Tout a commencé en 2003 lorsque le camionneur, originaire du Québec, a été mis à l'amende pour un virage à gauche illégal à Edmonton. M. Caron s'est adressé à la Cour pour faire invalider la contravention. Son objectif était, en fait, de contester une loi datant de 1988 qui prive les francophones du droit à un procès dans leur langue.

Pour appuyer les revendications de son client, Me Baudais a fait appel à des historiens. En 1870, un vaste territoire appelé la Terre de Rupert a été cédé par la Couronne britannique au Canada. Cette étendue, qui couvre aujourd'hui l'Alberta, la Saskatchewan, le Manitoba et les Territoires du Nord-Ouest, était surtout habitée par des Métis parlant français. Or, des documents d'archives démontrent que ceux-ci ont posé une condition capitale avant d'adhérer à la Confédération : la garantie qu'il pourraient conserver leur langue.
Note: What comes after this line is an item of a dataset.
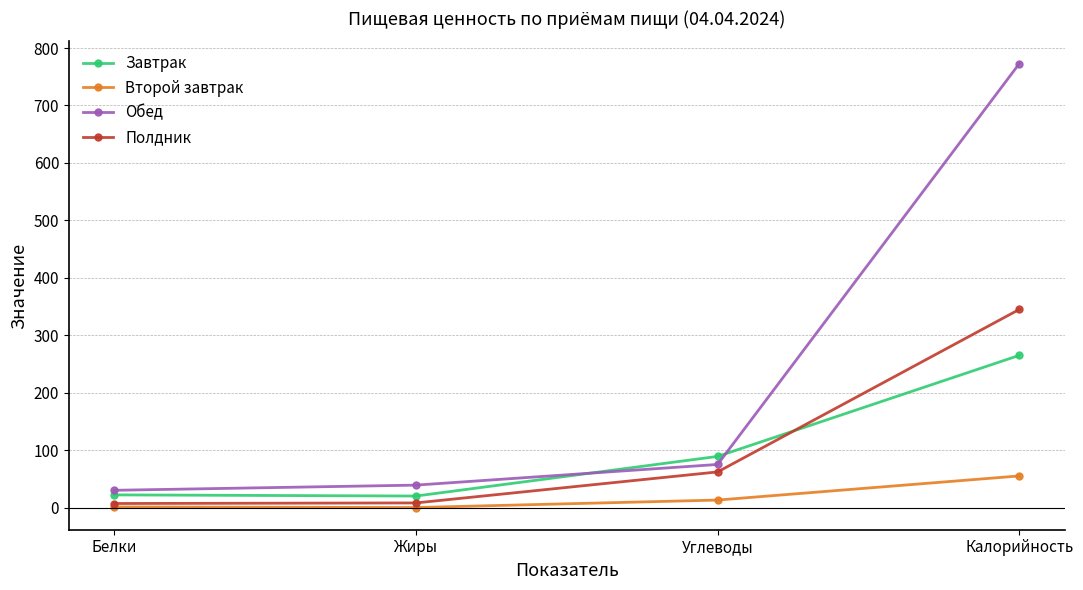

Count the number of data series in this chart.

4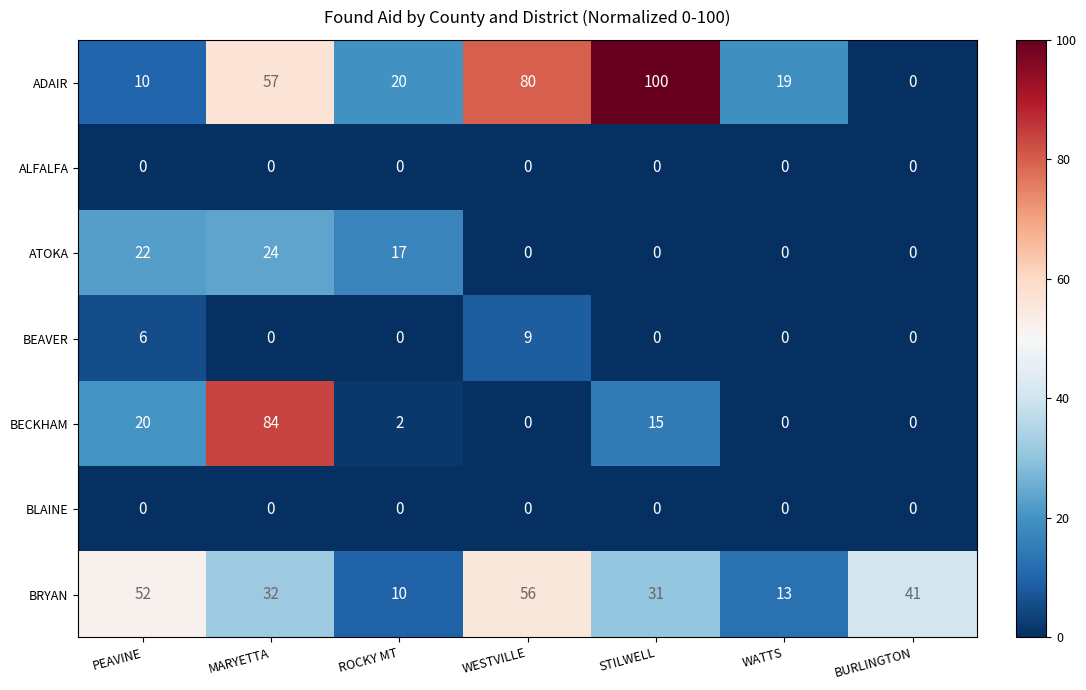

What is the sum of all ATOKA values?

63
«Puisque ce sont des garanties constitutionnelles qui font partie du transfert de ce territoire au Canada, elles font partie de la Constitution du Canada», explique Me Baudais.

Droits brimés

Après cinq ans de procédure, la Cour provinciale de l'Alberta lui donne raison. Dans une décision d'une centaine de pages rendue mercredi dernier, le juge L. J. Wenden a annulé l'amende du camionneur. L'article de loi invoqué par la poursuite a été déclaré inopérant parce qu'il n'est pas traduit en français. Les droits linguistiques de M. Caron ont donc été brimés.
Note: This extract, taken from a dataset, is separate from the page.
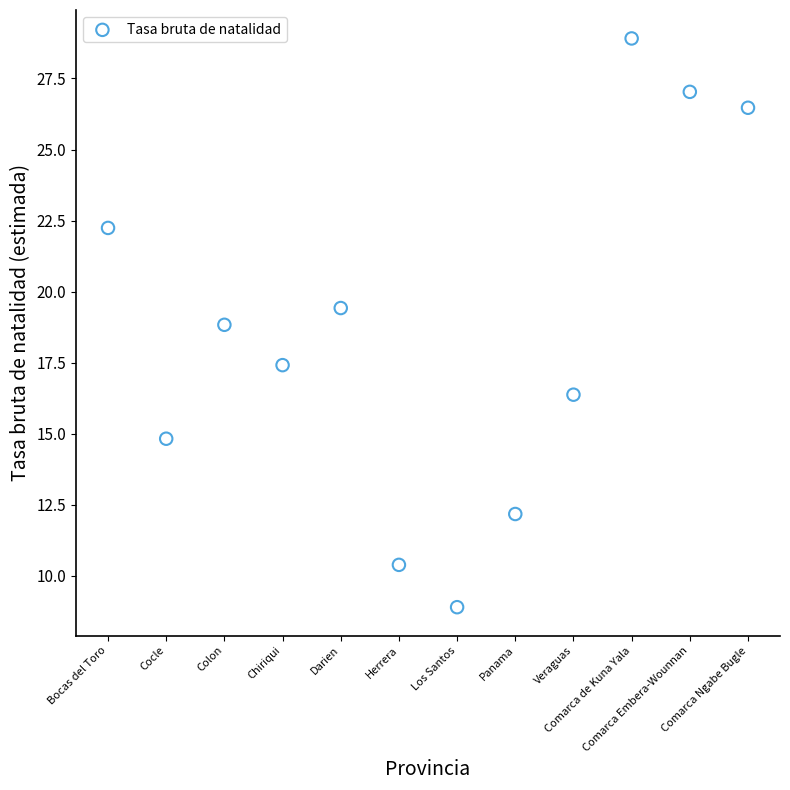

What Y value in the scatter plot is closest to 18?

17.4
MM. Caron et Baudais sont prêts à porter l'affaire en Cour suprême si le gouvernement albertain décide d'interjeter appel de la décision. Et si le plus haut tribunal du pays tranche en leur faveur, deux provinces et un territoire pourraient être forcés de réécrire leur politique linguistique. Car des quatre provinces et territoire nés de l'ancienne Terre de Rupert, seul le Manitoba est officiellement bilingue.

La décision a été saluée comme une grande victoire par les 68 000 francophones qui vivent en Alberta. Car si la province finance des garderies, des écoles et un centre de santé francophones, cela dépend du bon vouloir des politiciens au pouvoir, et non d'une obligation légale. Il y a une vingtaine d'années, l'ancien premier ministre Don Getty a d'ailleurs déclaré que les Albertains croyaient au bilinguisme par choix, et non par loi. «On a la réputation d'être une province unilingue, antifrancophone à la limite, parce qu'on a des lois qui affirment qu'on est une province unilingue anglophone», constate le directeur de l'Association canadienne-française de l'Alberta, Denis Perreaux.

«Historique»

Au bureau du Commissaire aux langues officielles, Graham Fraser, on qualifie la décision d'«historique», car la portée du jugement va bien au-delà des frontières de l'Alberta.

Même son de cloche à la Fédération des communautés francophones et acadienne du Canada. Sa présidente, Lise Routhier-Boudreau, estime que la décision incitera tous les gouvernements provinciaux à offrir davantage de services en français, ne serait-ce que par crainte d'être traînés devant les tribunaux.

«C'est un jugement qui réitère et qui démontre clairement qu'il y a dans ce pays des droits linguistiques qui doivent être respectés.»